26.07.2016 | Stadtentwicklung

Nord-Süd-Achse Wilhelmsburg: Städtebaulicher Wettbewerb entschieden

Der Gewinnerentwurf sieht eine grüne Achse entlang des Assmannkanals sowie eine weitgehende Erhaltung der kleingärtnerischen Flächen vor
Bild: Hosoya Schaefer Architects

Im städtebaulich-freiraumplanerischen Wettbewerb "Auf gute Nachbarschaft – Wohnen und Arbeiten zwischen den Kanälen" für das Projektgebiet "Nord-Süd-Achse" in Hamburg-Wilhelmsburg ist der Entwurf des Schweizer Planungsbüros Hosoya Schaefer Architects gemeinsam mit den Landschaftsplanern Agence Ter zum Sieger gekürt worden. Der Entwurf sieht eine grüne Achse entlang des Assmannkanals vor.

Nach der geplanten Verlegung der Wilhelmsburger Reichsstraße im Jahr 2019 sollen im Projektgebiet auf einer Fläche von circa 49 Hektar über 2.000 weitere Wohneinheiten und rund 30.000 Quadratmeter Bruttogrundfläche für Gewerbe und Dienstleistungen entstehen.
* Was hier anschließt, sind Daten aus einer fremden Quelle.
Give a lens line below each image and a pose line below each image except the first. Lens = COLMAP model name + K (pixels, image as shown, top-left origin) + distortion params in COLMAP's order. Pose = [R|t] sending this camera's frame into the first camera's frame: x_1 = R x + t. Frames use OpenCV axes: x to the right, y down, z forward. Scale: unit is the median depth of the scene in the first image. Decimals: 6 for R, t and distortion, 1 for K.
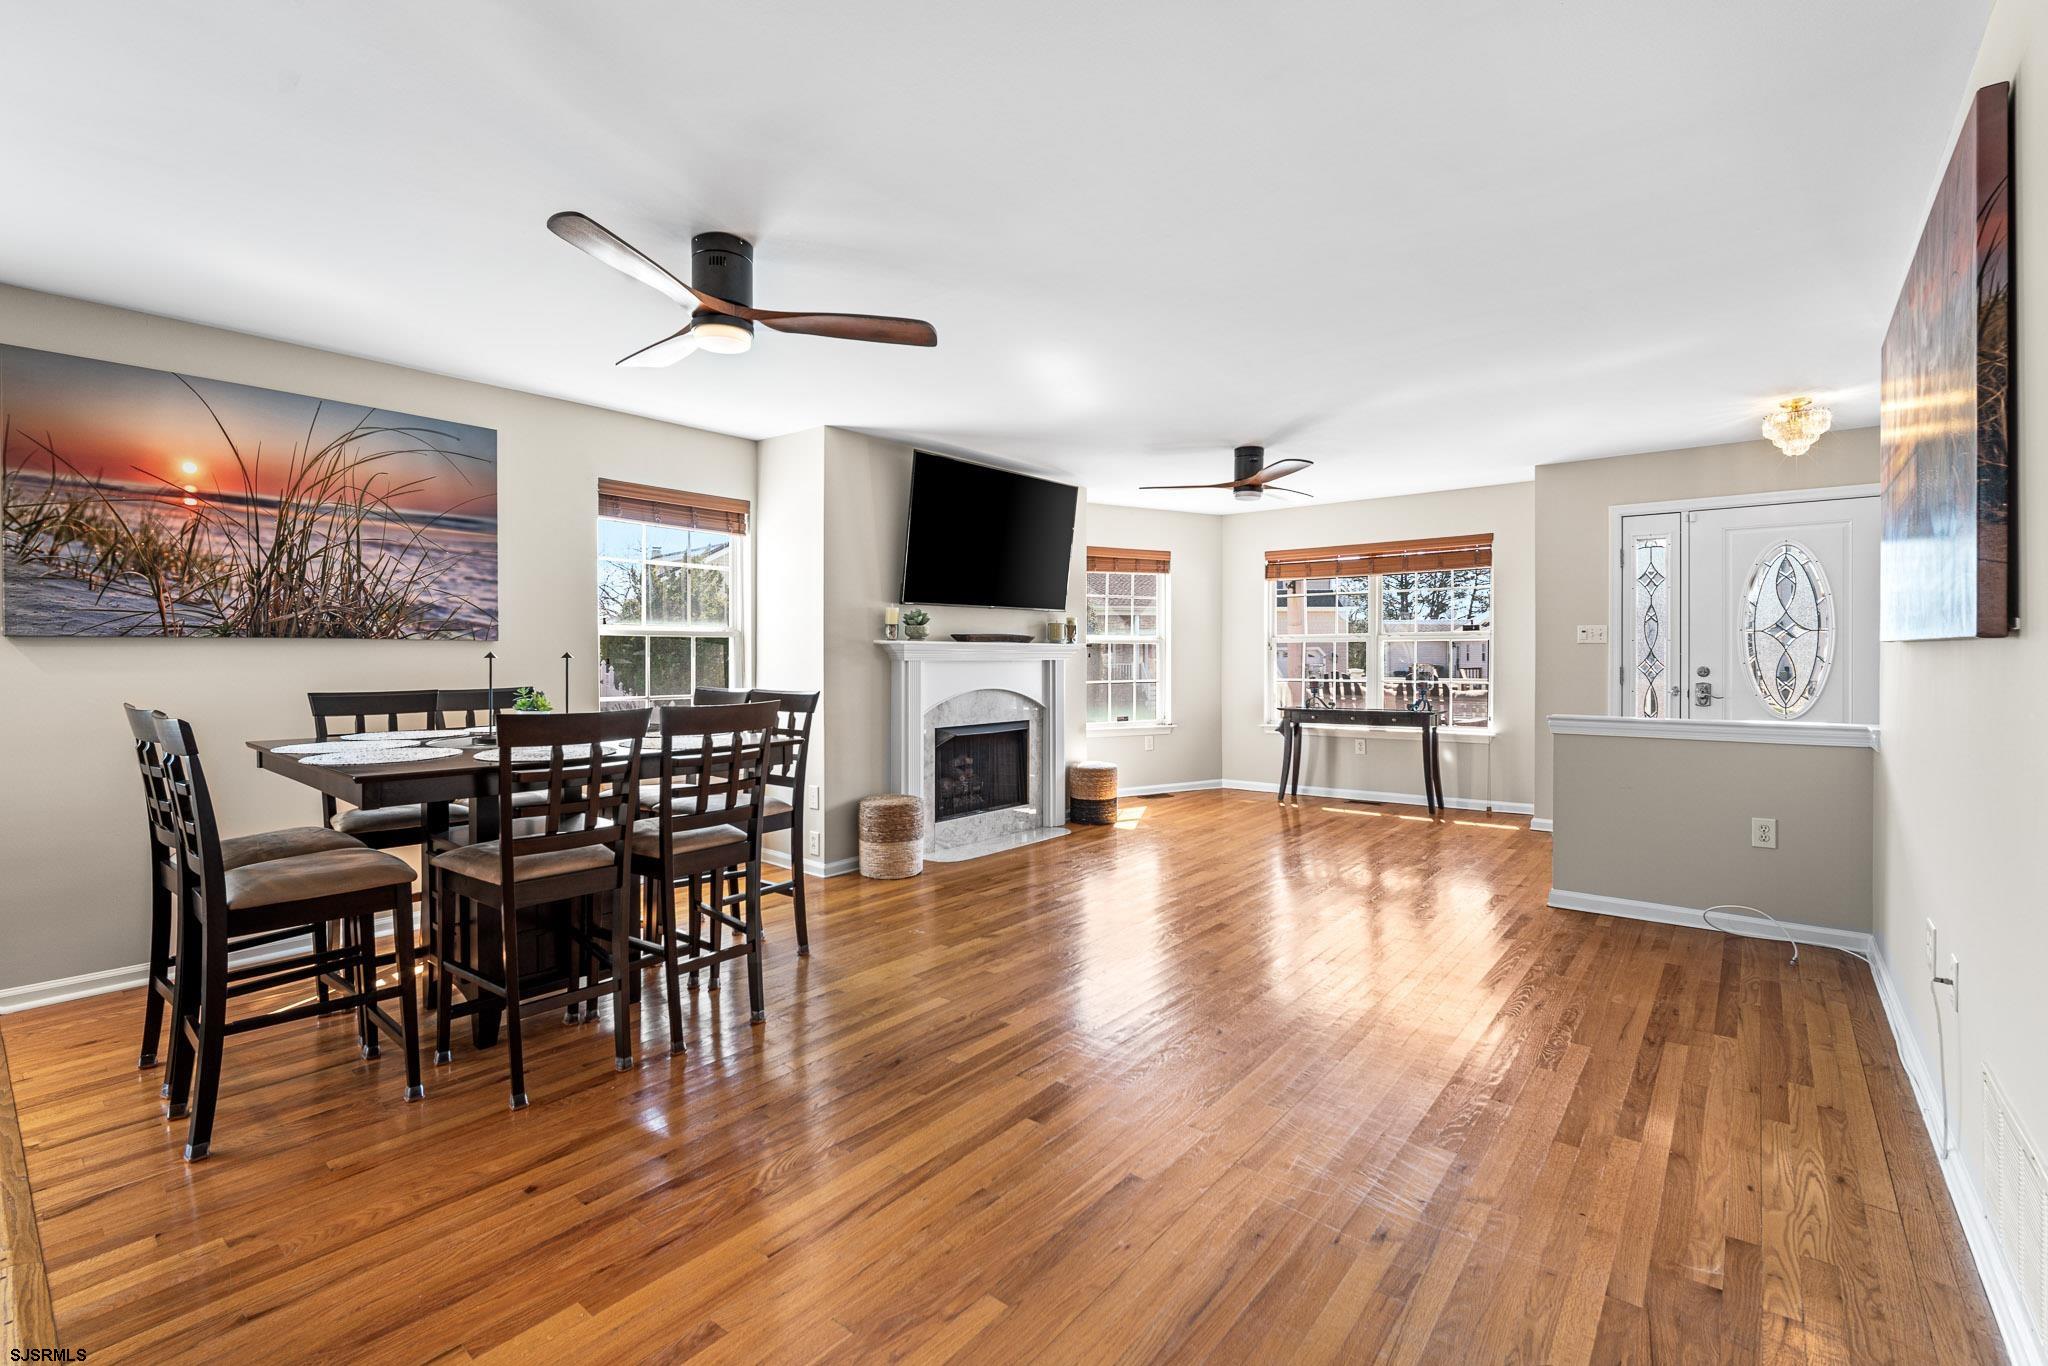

Das Gebiet grenzt nördlich an das Projektgebiet Dratelnstraße, für welches im Dezember der Wettbewerb entschieden wurde.

Die IBA Hamburg GmbH hat den Wettbewerb in Abstimmung mit der Behörde für Stadtentwicklung und Wohnen und dem Bezirksamt Hamburg-Mitte durchgeführt. Eine Besonderheit dieses Wettbewerbsverfahrens war die Öffnung der bedeutenden Veranstaltungen für die Öffentlichkeit und die unterschiedlichen Beteiligungsmöglichkeiten für Bürgerinnen und Bürger. Um die Bürgerbeteiligung zu vereinfachen, hat die Stadtwerkstatt der Behörde für Stadtentwicklung und Wohnen ein interaktives Online-Beteiligungstool entwickelt. Von Februar bis Anfang März 2016 konnten Interessierte ihre Ideen, Wünsche, Anregungen und Kritik auf einer virtuellen Karte des Projektgebietes hinterlassen.